Pensei em diferentes assuntos a tratar aqui, hoje. Minhas propostas teriam sido

variadas, tentando cobrir o tema deste encontro, que une Educação, Cultura,

Literatura e Revolução, quatro substantivos considerados abstratos, segundo a

Gramática Normativa Tradicional, mas que para mim são concretos, dialógicos, indispensáveis em qualquer nação.

Já iniciei, nestas breves palavras, a fala sobre um dos meus temas favoritos: por

uma gramática inteligente. Em 2009, não caberia mais tanta preocupação com o

Novo Acordo Ortográfico da LP, algo facilmente tratado, identificado e corrigido instantaneamente por simples programas de computação. No lugar de eternas memorizações, considero mais relevante, atual e imprescindível uma reflexão

profunda sobre as normas gramaticais. Para uma proposta educacional

revolucionária, trago aqui, brevemente, três pontos que considero exemplares:

1. é possível, numa democracia, a eterna imposição do gênero masculino, mesmo

se a maioria é feminina? Por que numa platéia de 99 mulheres e 01 homem, devo

usar o masculino, para estar gramaticalmente correta? Será tal ato gramatical

democrático?

2. a gramática da LP foi elaborada no século XV, a mando da Corte Lusitana. Não

terá saído de moda a reiteração repetitiva que memorizamos, sem qualquer reflexão sensata, por exemplo, de termos como adjunto adnominal e adjunto adverbial?
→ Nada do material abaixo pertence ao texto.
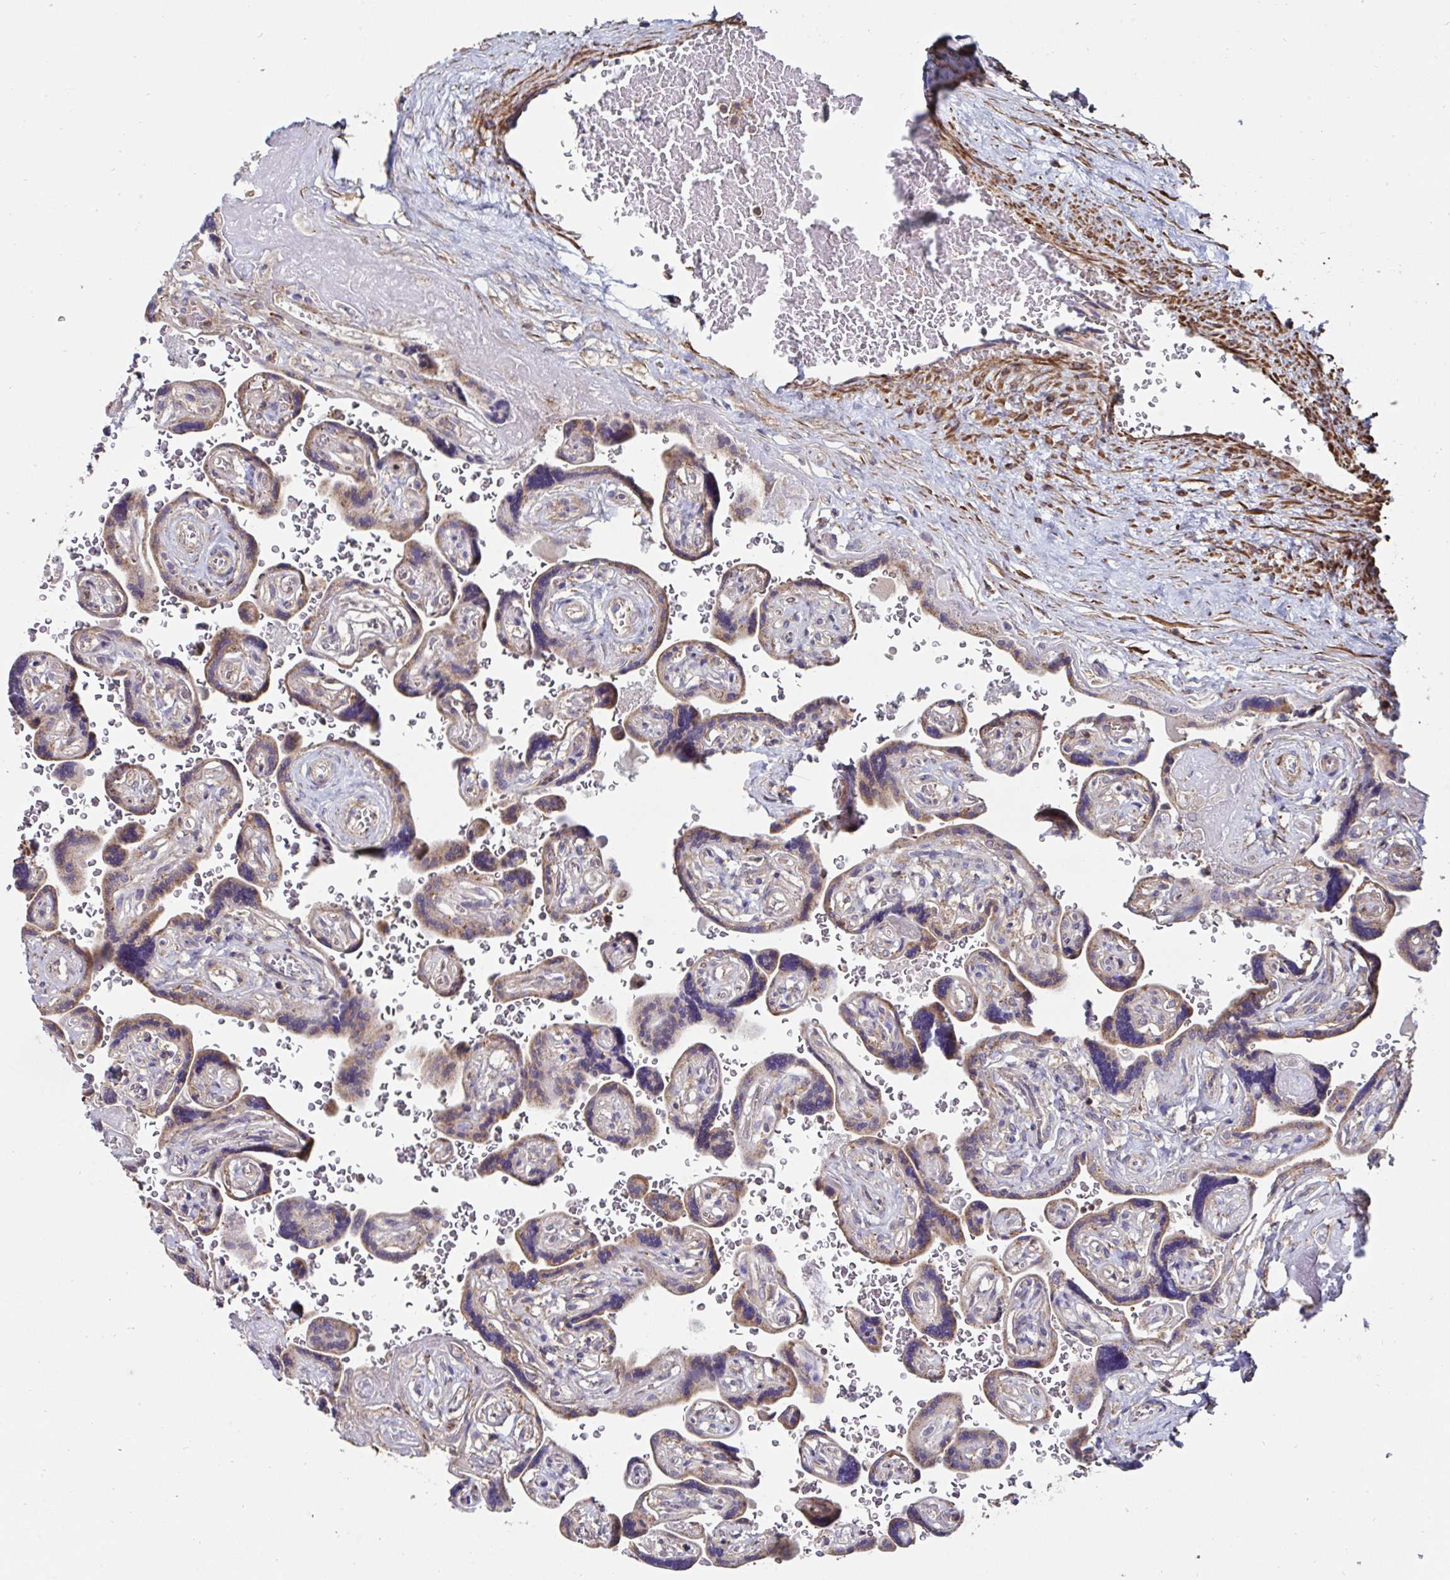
{"staining": {"intensity": "negative", "quantity": "none", "location": "none"}, "tissue": "placenta", "cell_type": "Decidual cells", "image_type": "normal", "snomed": [{"axis": "morphology", "description": "Normal tissue, NOS"}, {"axis": "topography", "description": "Placenta"}], "caption": "This is an immunohistochemistry (IHC) micrograph of benign placenta. There is no expression in decidual cells.", "gene": "DZANK1", "patient": {"sex": "female", "age": 32}}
3. alguém já parou para repensar certos valores sintáticos tradicionais,

considerados o princípio fundamental da sintaxe da língua portuguesa? Qual

a diferença entre ‘frase’ e ‘oração’? Que valor extraterrestre terá o Verbo, elemento característico da ‘oração’/reza/prece? Como terei sido mais eloqüente e funcional:

gritando a mera frase Fogo!, ou elaborando o período composto ‘Caros, prestem

atenção ao que lhes digo: sinto no ar um aroma de algo se queimando, e sugiro

que nos apressemos a sair do recinto, que pode estar sendo incendiado, com o que

todos nós, aqui presentes, poderemos estar correndo alguns riscos...’ –

supercomposto de 13 verbos/orações?

Como o tempo urge, deixo perguntas sem respostas, para voltar nossos olhares, especificamente, para o tema do encontro: proponho refletirmos sobre uma

‘educação cultural e revolucionária construída sobre a literatura’. Ou melhor, da

educação literária como metáfora social. O tema me é caro há muitos anos, quando

terminei a licenciatura em Letras (UFF), preocupada com a memorização

anti-reflexiva sobre questões ligadas à Palavra e sua Arte; tentando resolver meu problema, procurei o Mestrado em Educação (UFF), trabalhando dura e

prazerosamente sobre a Leitura, as variadas e possíveis Leituras feitas por

indivíduos, sujeitos sociais. Esses novos caminhos deixaram clara a extensão de

minha ignorância, que tentei aumentar indo aprofundar em renovados contatos

acadêmicos, já sendo docente desta UFF.

Iniciei meu Doutorado em Literatura Brasileira (USP), mantendo o interesse pelos

quatro substantivos abstratos de que trata nosso encontro: Educação, Cultura,

Literatura e Revolução se juntaram em meu tema de estudos, que foi a

‘marginalização da mulher nos cânones literários’. Descobri quatro mulheres

invisíveis pelas quais me apaixonei, por variados motivos: Julia Lopes de Almeida aparentemente seguia os padrões socioculturais impostos à mulher, mas

entrevistava pescadores na semideserta Copacabana do início do século XX; além

disso, admirava e se correspondia com minha 2ª mulher ‘invisível’, a grande Ercília

Nogueira Cobra, que em 1923 publicou Virgindade Inútil, e em 1925 publicou

Virgindade Anti-Higiênica. Presa e torturada, teve os livros queimados em praça

pública no Rio de Janeiro, a capital federal então dirigida por Artur Bernardes. A

figura masculina que se engrandeceu a meus olhos, nessa história, foi a do seu

corajoso editor: um tal de Monteiro Lobato! Quem diria...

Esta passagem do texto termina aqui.